In der italienischen Hauptstadt finden im Monatstakt Demonstrationen gegen die Corona-Einschränkungen statt. Doch die Proteste haben nur wenig Zulauf, weil die Pandemie-Erfahrung der ersten Welle das gesamte Land schwer gezeichnet hat.
Wenn in einen grellgrünen Mund-Nasen-Schutz zwei Löcher geschnitten werden und er als Augenmaske im Superhelden-Stil getragen wird, ist die Nachricht klar: Hier ist jemand nicht mit den Vorsorgemassnahmen gegen die Ausbreitung des Coronavirus einverstanden. Zu sehen gab es diesen unvorsichtigen Protest vergangenes Wochenende in Rom bei der sogenannten No-Mask-Demonstration, der Kundgebung der Corona-Leugner.
Die Gruppe hatte sich wie schon vergangenen Monat auf einem der zentralen Plätze der italienischen Hauptstadt versammelt, um gegen die Auflagen zu protestieren, die die Regierung erlassen hat, um die Ausbreitung des Coronavirus im Land bestmöglich einzudämmen. Die Kundgebung vor einem Monat fand unmittelbar nach der grossen Corona-Demo in Berlin statt, an der knapp 40.000 Menschen teilgenommen hatten.

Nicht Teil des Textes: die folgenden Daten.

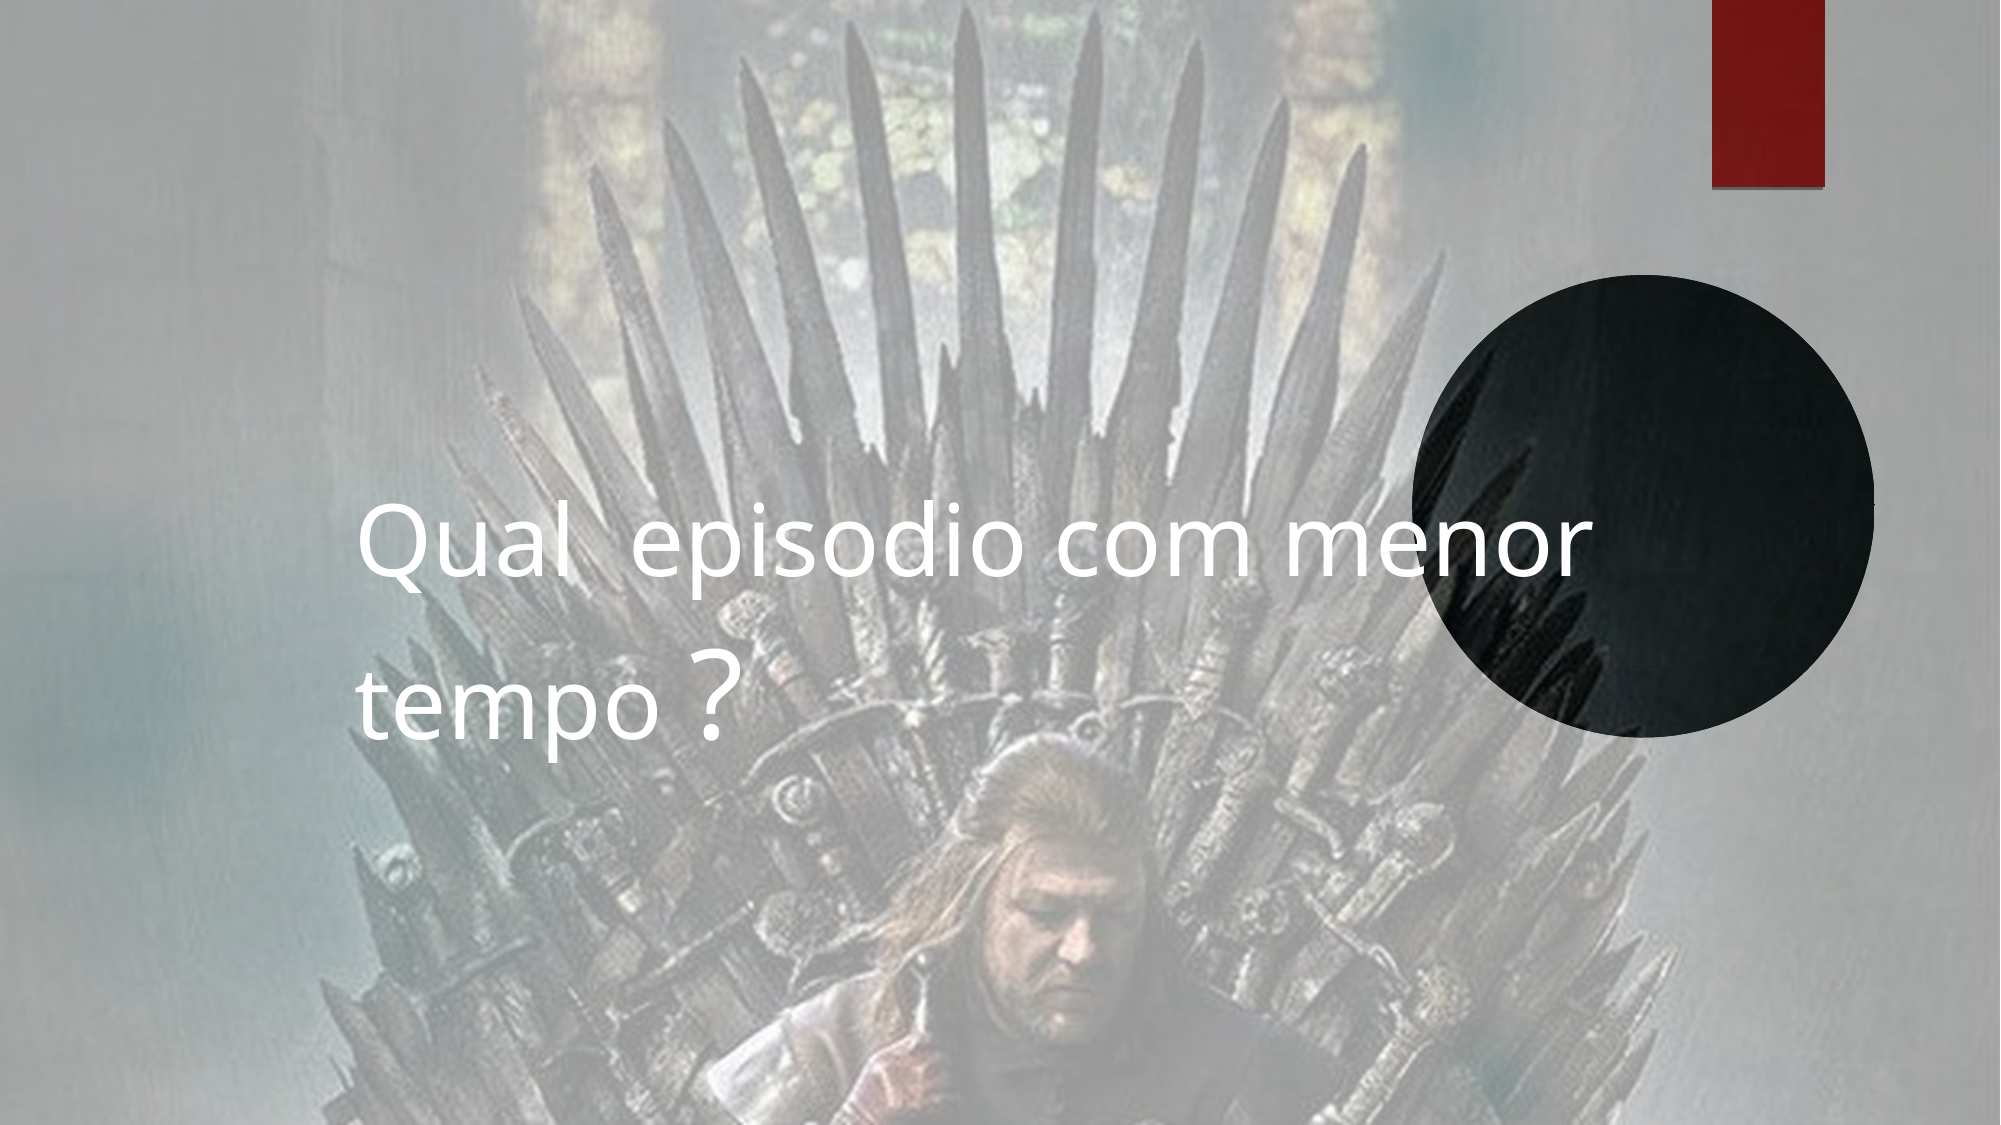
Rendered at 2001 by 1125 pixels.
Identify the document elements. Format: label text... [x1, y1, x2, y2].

title Qual episodio com menor tempo ? [340, 416, 1660, 784]
picture [0, 0, 2000, 1125]
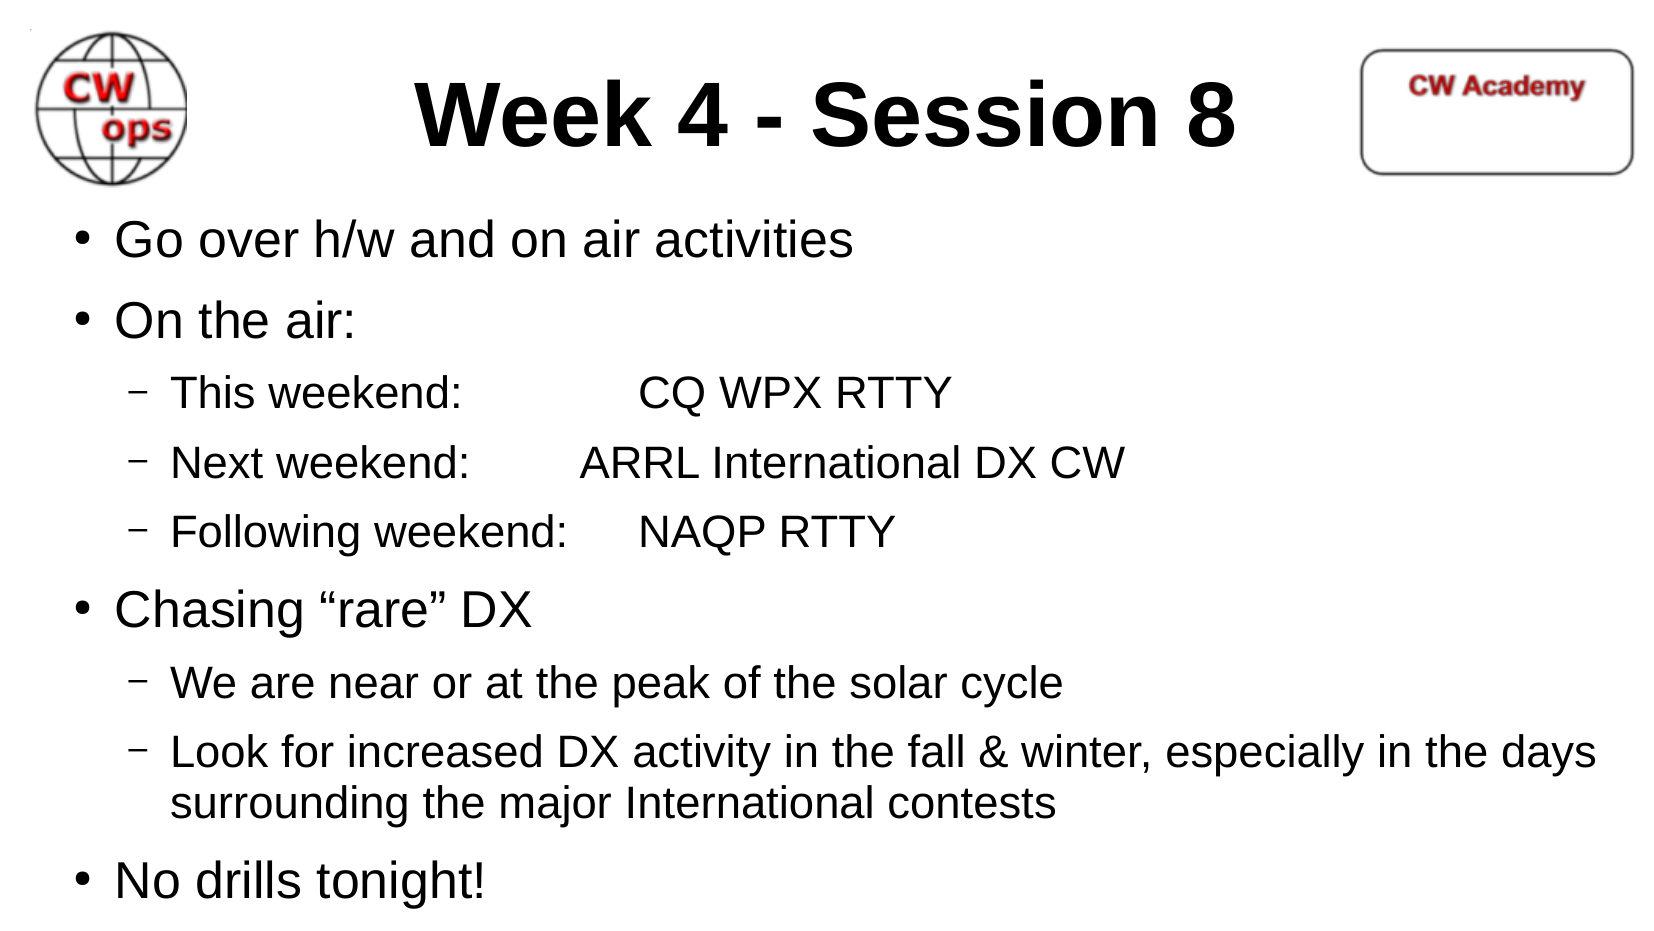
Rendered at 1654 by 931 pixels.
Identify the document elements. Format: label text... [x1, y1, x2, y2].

title Week 4 - Session 8 [82, 37, 1571, 193]
list Go over h/w and on air activities On the air: This weekend: CQ WPX RTTY Next weekend: ARRL International DX CW Following weekend: NAQP RTTY Chasing “rare” DX We are near or at the peak of the solar cycle Look for increased DX activity in the fall & winter, especially in the days surrounding the major International contests No drills tonight! [59, 210, 1601, 915]
picture [30, 29, 187, 194]
picture [1571, 37, 1640, 186]
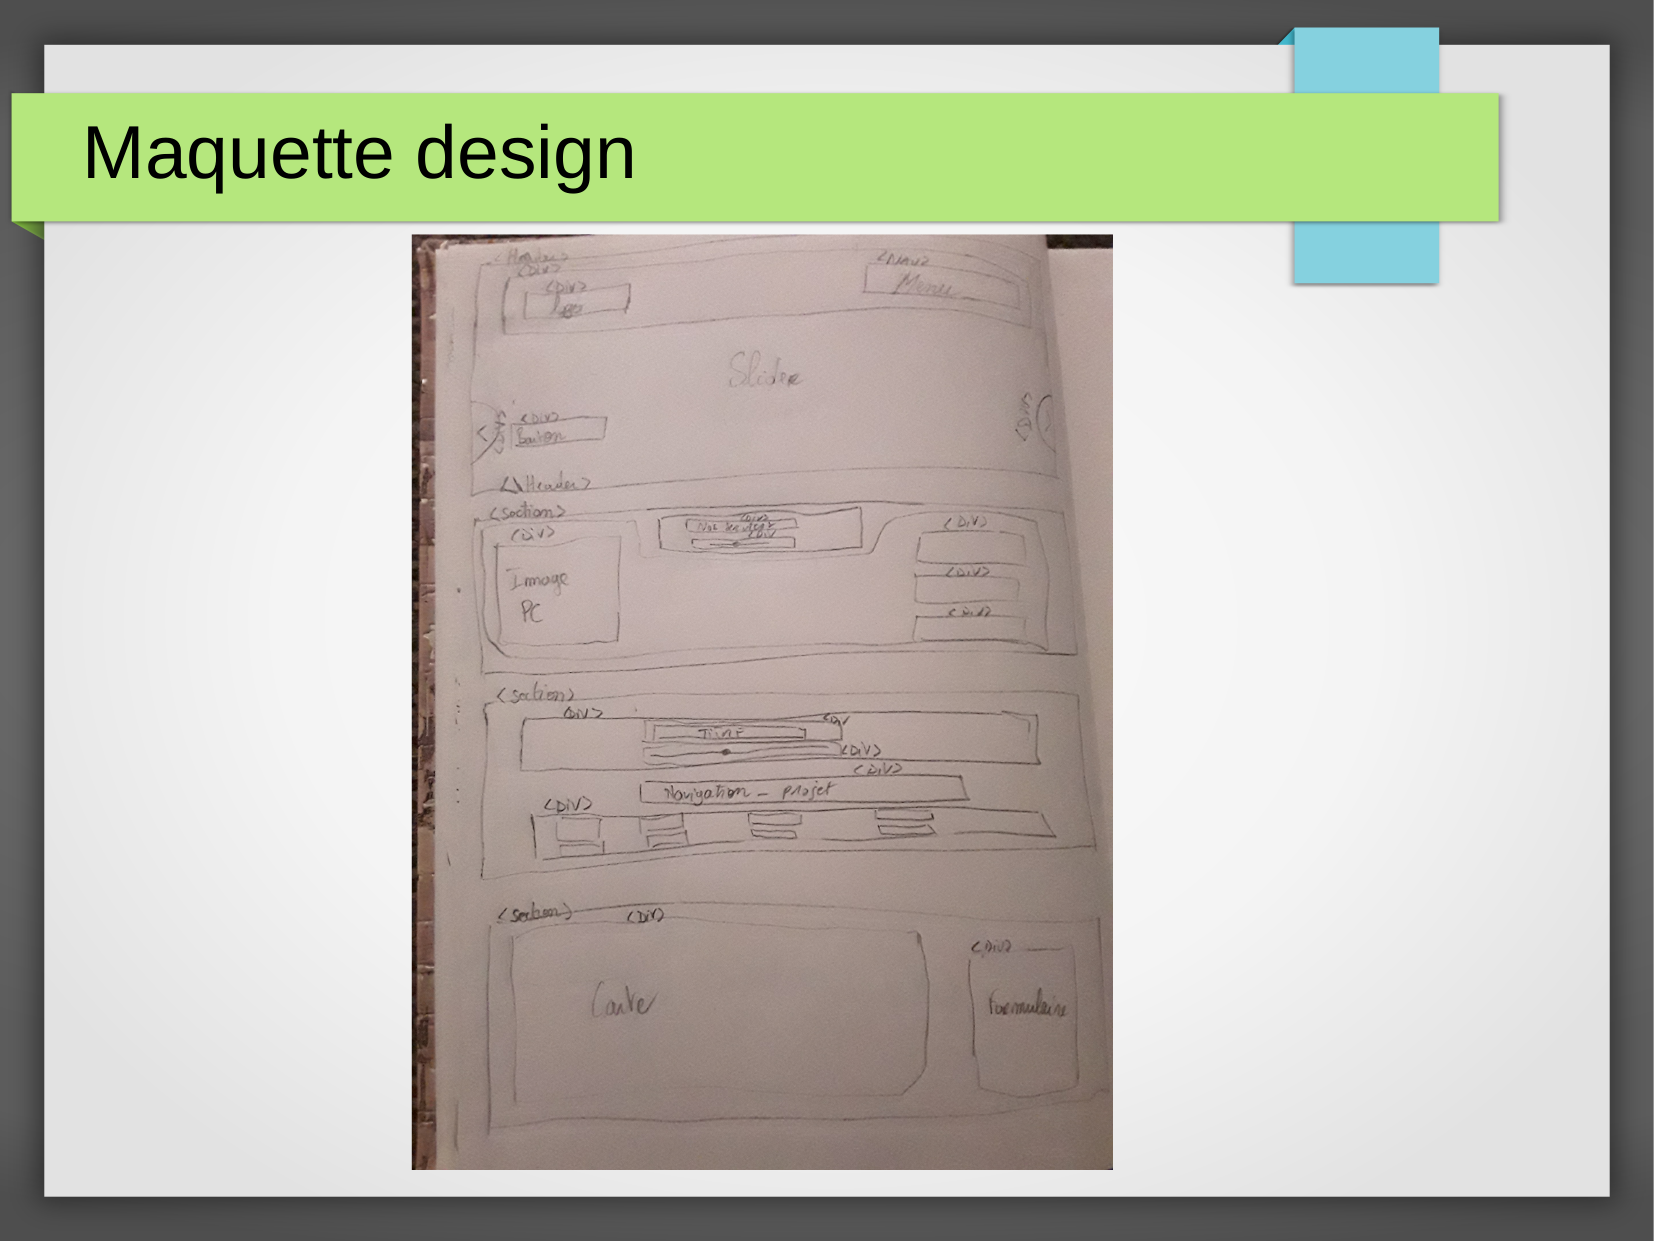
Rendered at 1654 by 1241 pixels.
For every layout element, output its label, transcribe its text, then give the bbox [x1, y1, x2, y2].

title Maquette design [82, 49, 1571, 257]
picture [0, 0, 1654, 1241]
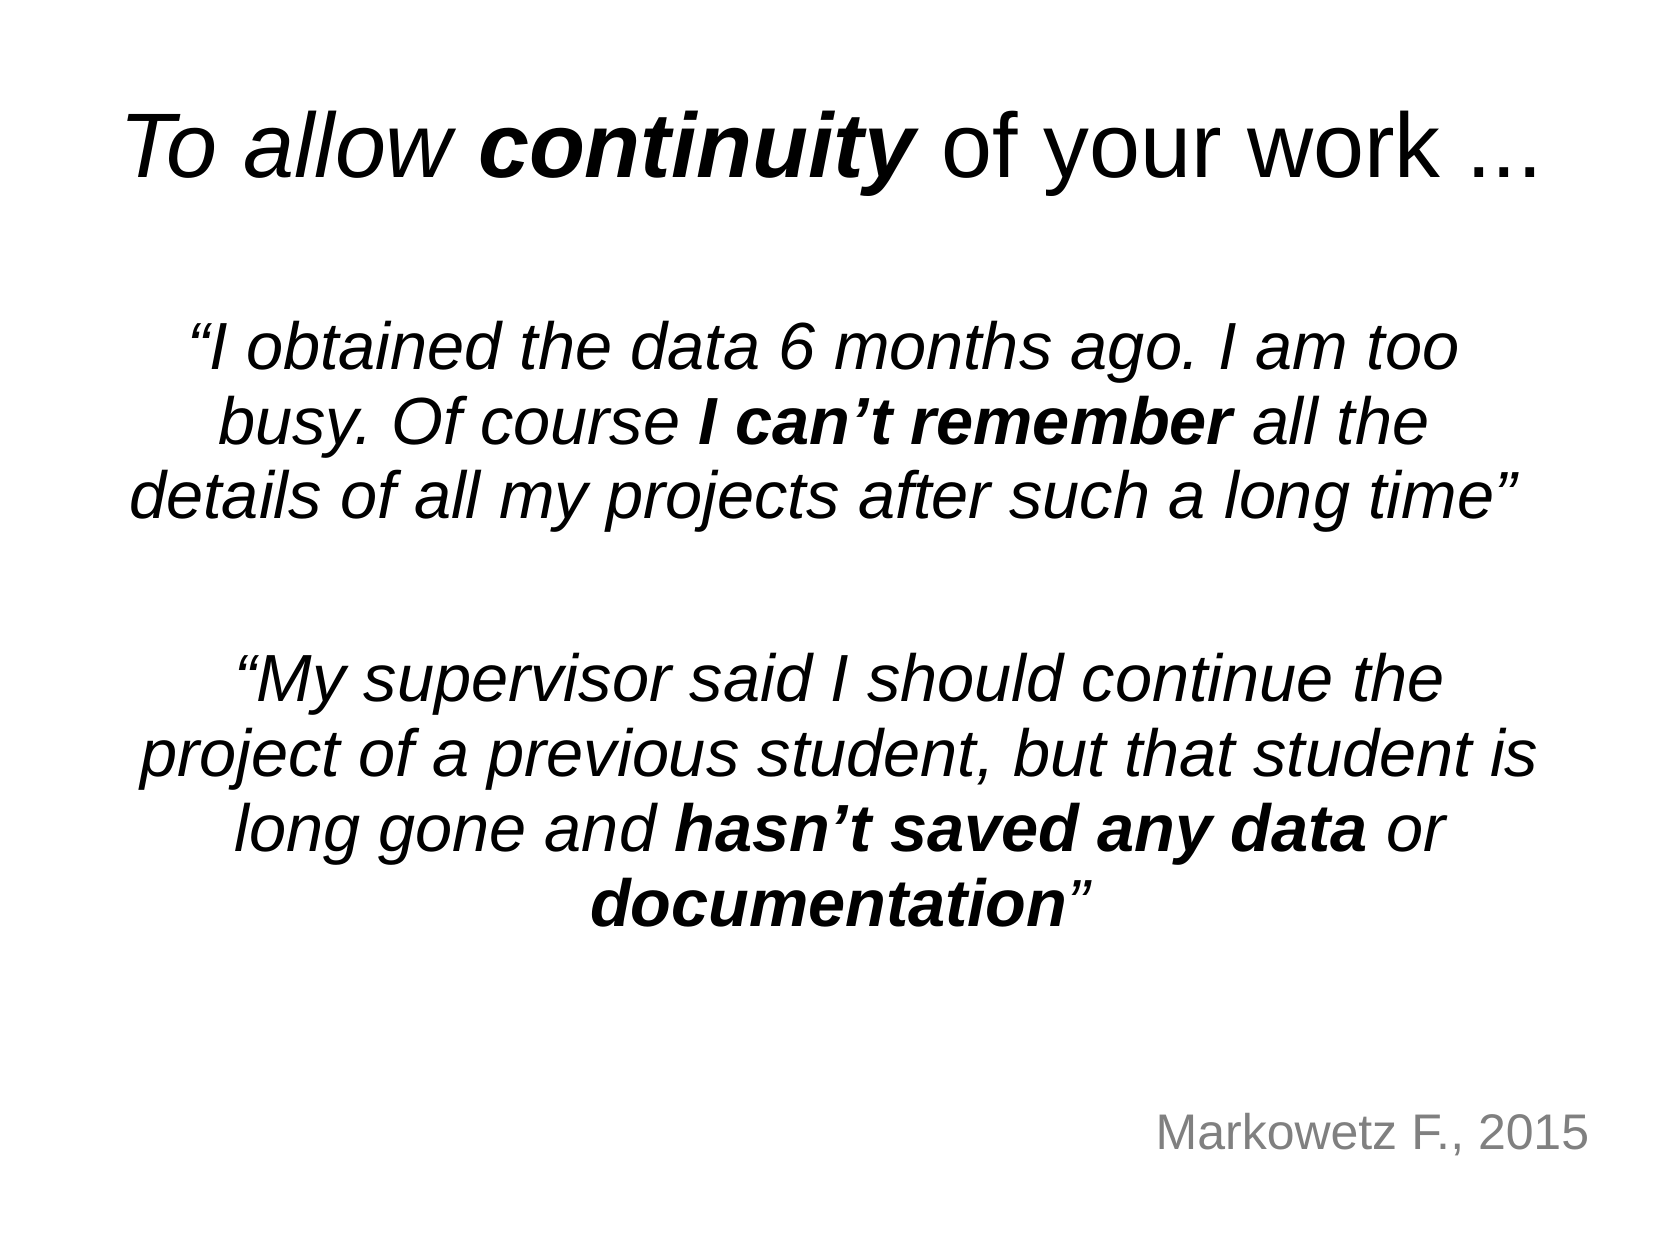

Das Ausmass der deutschen Corona-Demo war in Italien genau registriert worden, und so hatten die Protestierenden in Rom damals auch eine Nachricht nach Deutschland geschickt. Auf einem der Plakate stand in deutscher Sprache: "Für die Freiheit der Welt … Italien ist mit Berlin!"
In Berlin 40.000 Zweifler, in Rom 2.000
Dieser Verweis auf den deutschen Corona-Protest, der wohl als Solidaritätsbekundung unter Gleichgesinnten gedacht war, hatte noch einen anderen Effekt: Indem er den direkten Bezug nach Berlin herstellte, machte er deutlich, wie viel weniger Menschen in Rom gegen die von der Regierung verordneten Corona-Einschränkungen protestieren. So waren bei beiden Protestaktionen jeweils nicht mehr als 2.000 Menschen anwesend – kein Vergleich zu den Zigtausenden, die Ende August durch die Strassen Berlins zogen.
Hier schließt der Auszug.